Top officials of hotel chains in Thailand are asking the government for immediate help, saying that businesses like their own are suffering significant losses whether they may be big or small as a result of the pandemic.
Thailand, whose economy is heavily reliant on tourism, remains one of the countries with the lowest number of cases of COVID-19. As of today, there are only 3,880 COVID-19 cases with only 60 deaths resulting from the infections in the country.
However, the government is very risk-averse and are not opening the country real soon to foreign tourism. Despite stimulus packages to spur domestic tourism, the relaxations of the tourist visa to allow foreigners from medium risk countries and the Special Tourist Visa itself, revenues are not flowing equally among the participants in the industry.
As a result, several businesses are suffering significantly from the pandemic and seeking assistance from the Royal Thai Government.
Dusit Thani CEO Suphajee Suthumpun said that hotels, big or small, are going to suffer more losses without foreign tourism. Everyone needs help during these times, but businesses in the tourism sector are not able to access loans from the government because financial institutions are reluctant to grant them help due to the risks.
Because of this, Ms. Suphajee is asking the government to put forth more measures to give tourism-related businesses the aid that they need in order to survive. One condition, she said, is to make the Thai Credit Guarantee Corporation to guarantee the loans that small-and-medium enterprises are applying for.
“We also want to ask the central bank to ease rules related to debentures as many large enterprises’ debentures are nearing maturity,” she added.
Ms. Suphajee also called on Tourism and Sports Minister Phiphat Ratchakitprakarn to put forward the suggestions to create a tourism recovery fund from which hotel operators like her group of companies could borrow from.
All they would need to do is pledge their assets or properties as collateral for the loan.
She also urged the government to formulate an “e-visa system” that will expedite the reopening of the country to foreign tourism. This should be possible as reports indicate that a vaccine for the COVID-19 should be ready by early next year.

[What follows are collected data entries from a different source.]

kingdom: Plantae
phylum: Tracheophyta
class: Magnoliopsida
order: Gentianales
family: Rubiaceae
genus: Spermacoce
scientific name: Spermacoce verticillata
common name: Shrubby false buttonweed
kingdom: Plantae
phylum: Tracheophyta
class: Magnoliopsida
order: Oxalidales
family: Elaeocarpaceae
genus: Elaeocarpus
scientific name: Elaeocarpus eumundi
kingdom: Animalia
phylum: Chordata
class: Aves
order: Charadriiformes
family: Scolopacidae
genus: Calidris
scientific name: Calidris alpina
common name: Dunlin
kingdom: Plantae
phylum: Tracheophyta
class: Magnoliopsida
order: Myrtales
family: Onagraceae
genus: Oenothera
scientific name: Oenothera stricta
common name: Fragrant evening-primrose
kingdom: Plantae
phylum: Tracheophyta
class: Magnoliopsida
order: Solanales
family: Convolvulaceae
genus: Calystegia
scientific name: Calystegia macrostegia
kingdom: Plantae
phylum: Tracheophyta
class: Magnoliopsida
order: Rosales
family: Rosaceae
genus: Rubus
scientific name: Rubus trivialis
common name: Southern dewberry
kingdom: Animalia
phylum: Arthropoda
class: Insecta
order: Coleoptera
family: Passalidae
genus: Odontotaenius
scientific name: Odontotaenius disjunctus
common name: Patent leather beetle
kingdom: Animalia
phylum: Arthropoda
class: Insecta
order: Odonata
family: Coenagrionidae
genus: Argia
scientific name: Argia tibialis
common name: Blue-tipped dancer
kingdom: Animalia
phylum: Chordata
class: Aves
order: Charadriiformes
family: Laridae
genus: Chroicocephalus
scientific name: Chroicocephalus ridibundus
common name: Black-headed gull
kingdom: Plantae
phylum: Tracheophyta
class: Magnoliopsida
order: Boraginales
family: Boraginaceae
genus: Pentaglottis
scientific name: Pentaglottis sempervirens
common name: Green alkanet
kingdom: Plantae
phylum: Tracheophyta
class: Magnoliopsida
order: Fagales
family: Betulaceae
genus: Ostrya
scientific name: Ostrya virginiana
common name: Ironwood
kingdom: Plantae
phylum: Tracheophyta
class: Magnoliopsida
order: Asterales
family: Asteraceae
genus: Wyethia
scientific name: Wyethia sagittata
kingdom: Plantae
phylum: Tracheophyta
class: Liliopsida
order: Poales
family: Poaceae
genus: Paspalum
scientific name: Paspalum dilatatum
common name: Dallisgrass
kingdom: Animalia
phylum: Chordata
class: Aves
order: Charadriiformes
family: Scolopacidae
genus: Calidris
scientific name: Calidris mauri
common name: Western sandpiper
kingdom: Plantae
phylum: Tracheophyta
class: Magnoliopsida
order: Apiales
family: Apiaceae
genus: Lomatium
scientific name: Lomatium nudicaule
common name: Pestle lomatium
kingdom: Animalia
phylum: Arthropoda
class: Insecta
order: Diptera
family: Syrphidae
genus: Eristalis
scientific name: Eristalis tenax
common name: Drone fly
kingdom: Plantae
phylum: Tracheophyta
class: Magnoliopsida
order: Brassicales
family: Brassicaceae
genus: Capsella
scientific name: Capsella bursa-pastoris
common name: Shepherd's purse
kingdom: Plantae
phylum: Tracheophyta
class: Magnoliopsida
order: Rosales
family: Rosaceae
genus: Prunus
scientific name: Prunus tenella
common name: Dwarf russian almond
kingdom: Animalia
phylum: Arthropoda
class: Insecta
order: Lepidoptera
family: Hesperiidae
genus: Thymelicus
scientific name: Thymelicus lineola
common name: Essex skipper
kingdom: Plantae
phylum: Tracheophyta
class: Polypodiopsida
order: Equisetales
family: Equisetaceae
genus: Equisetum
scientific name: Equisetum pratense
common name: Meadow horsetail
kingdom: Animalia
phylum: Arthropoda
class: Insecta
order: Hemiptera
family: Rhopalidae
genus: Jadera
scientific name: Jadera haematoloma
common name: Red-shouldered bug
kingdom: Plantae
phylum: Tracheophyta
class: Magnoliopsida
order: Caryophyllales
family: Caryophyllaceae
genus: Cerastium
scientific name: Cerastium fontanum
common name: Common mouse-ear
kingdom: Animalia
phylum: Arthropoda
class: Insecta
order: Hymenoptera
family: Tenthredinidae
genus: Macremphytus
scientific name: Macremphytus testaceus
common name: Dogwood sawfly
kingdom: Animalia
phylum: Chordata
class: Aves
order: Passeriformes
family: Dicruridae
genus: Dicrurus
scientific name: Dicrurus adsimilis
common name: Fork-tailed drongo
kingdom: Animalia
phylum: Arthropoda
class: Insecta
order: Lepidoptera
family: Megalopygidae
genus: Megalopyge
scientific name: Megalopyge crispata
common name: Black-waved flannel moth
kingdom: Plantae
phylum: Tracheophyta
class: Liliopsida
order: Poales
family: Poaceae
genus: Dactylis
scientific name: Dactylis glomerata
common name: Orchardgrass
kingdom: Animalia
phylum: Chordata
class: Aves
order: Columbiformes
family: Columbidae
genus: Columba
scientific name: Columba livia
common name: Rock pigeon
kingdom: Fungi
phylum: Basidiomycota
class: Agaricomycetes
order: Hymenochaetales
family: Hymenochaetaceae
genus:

US-based pharma companies Moderna and Pfizer have recently announced that they are seeing more than 90% effectiveness in their experimental messenger RNA vaccines and are applying for emergency use approval from the US Food and Drug Administration.
German firm BioNTech, who develops a vaccine jointly with Pfizer, said that they would be ready to ship millions of doses by end of this year if they receive approval.
Approval of emergency use means that either company will be given the green light to produce the vaccine and distribute it worldwide, a move that FDA advisors are cautioning against as it would accelerate the process and not enable authorities to fully determine just how effective the vaccine is.
Messenger RNA vaccines stimulate the immune system to recognize the COVID-19 virus and create resistance, without injecting damaged bits of the actual virus into the recipient’s bloodstream.